Kosinski chastised the majority for its refusal to accept the consequences of that reality and stated, “First, it evades law of the circuit by creating an exception that is squarely foreclosed by a recent unanimous en banc opinion. The majority then weakens our rules governing law of the case by declaring that Gonzalez I’s interpretation of the NVRA is ‘clearly erroneous’ when it’s clearly not. Because I believe that we must take precedent seriously and that Gonzalez I was correctly decided, I dissent from the majority’s conclusion that the NVRA preempts Arizona’s voter registration requirement.”

According to Kozinski, the fundamental rule of circuit law is once a panel decides a legal issue in a published opinion, that ruling binds subsequent three-judge panels and the only instance when a three-judge panel may depart is if there has been “intervening” higher authority that is “clearly irreconcilable with our prior circuit authority.”

He stated, “There are in fact no exceptions to law of the circuit, or at least there weren’t until today.”

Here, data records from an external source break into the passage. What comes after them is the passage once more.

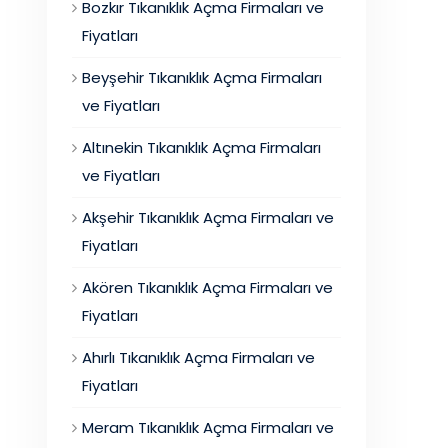
Bozkır Tıkanıklık Açma Firmaları ve
Fiyatları
Beyşehir Tıkanıklık Açma Firmaları
ve Fiyatları
Altınekin Tıkanıklık Açma Firmaları
ve Fiyatları
Akşehir Tıkanıklık Açma Firmaları ve
Fiyatları
Akören Tıkanıklık Açma Firmaları ve
Fiyatları
Ahırlı Tıkanıklık Açma Firmaları ve
Fiyatları
Meram Tıkanıklık Açma Firmaları ve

Addressing the reasoning of the majority’s decision, Kozinsky wrote, “The majority believes that, by requiring states to ‘accept and use’ the federal form ‘for the registration of voters in elections for federal office,’ the NVRA precludes states from imposing additional requirements. But neither ‘accept’ nor ‘use’ has such a preclusive meaning; it’s entirely possible to accept and use something for a particular purpose, yet not have it be sufficient to satisfy that purpose. Just go to any liquor store that takes personal checks: They will happily accept and use your check, but only after you provide ID showing that you’re authorized to write it. A minute’s thought comes up with endless such examples: passport and visa; car registration and proof of insurance; boarding pass and picture ID; eggs and ham. Those who accept and use the former often also require the latter.”

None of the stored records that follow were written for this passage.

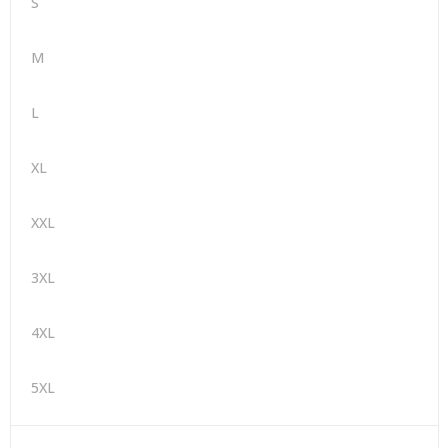
S
M
L
XL
XXL
3XL
4XL
5XL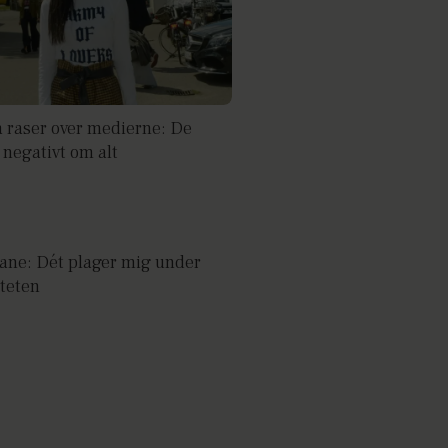
 raser over medierne: De
 negativt om alt
iane: Dét plager mig under
iteten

Kozinki notes the majority never explains why a statute enacted to “protect the integrity of the electoral process” and “ensure” that voter rolls are “accurate” must prohibit states from confirming that those who wish to register are, in fact, eligible to vote.

In conclusion, Kozinski wrote, “The majority distorts two major areas of law before it even reaches the merits. It creates an unprecedented exception to our law of the circuit rule, trampling underfoot a newly minted en banc opinion. The majority also makes a mess of the law of the case analysis by taking issue with a prior panel’s reasoning, not its conclusion.

And, as to the merits, the panel comes nowhere close to proving that Gonzalez I’s interpretation of the National Voter Registration Act was wrong, much less clearly wrong. Few panels are able to upset quite so many apple carts all at once. Count me out.”

It appears this case will be headed to the U.S. Supreme Court to be overturned, as are a good number of Ninth Circuit rulings.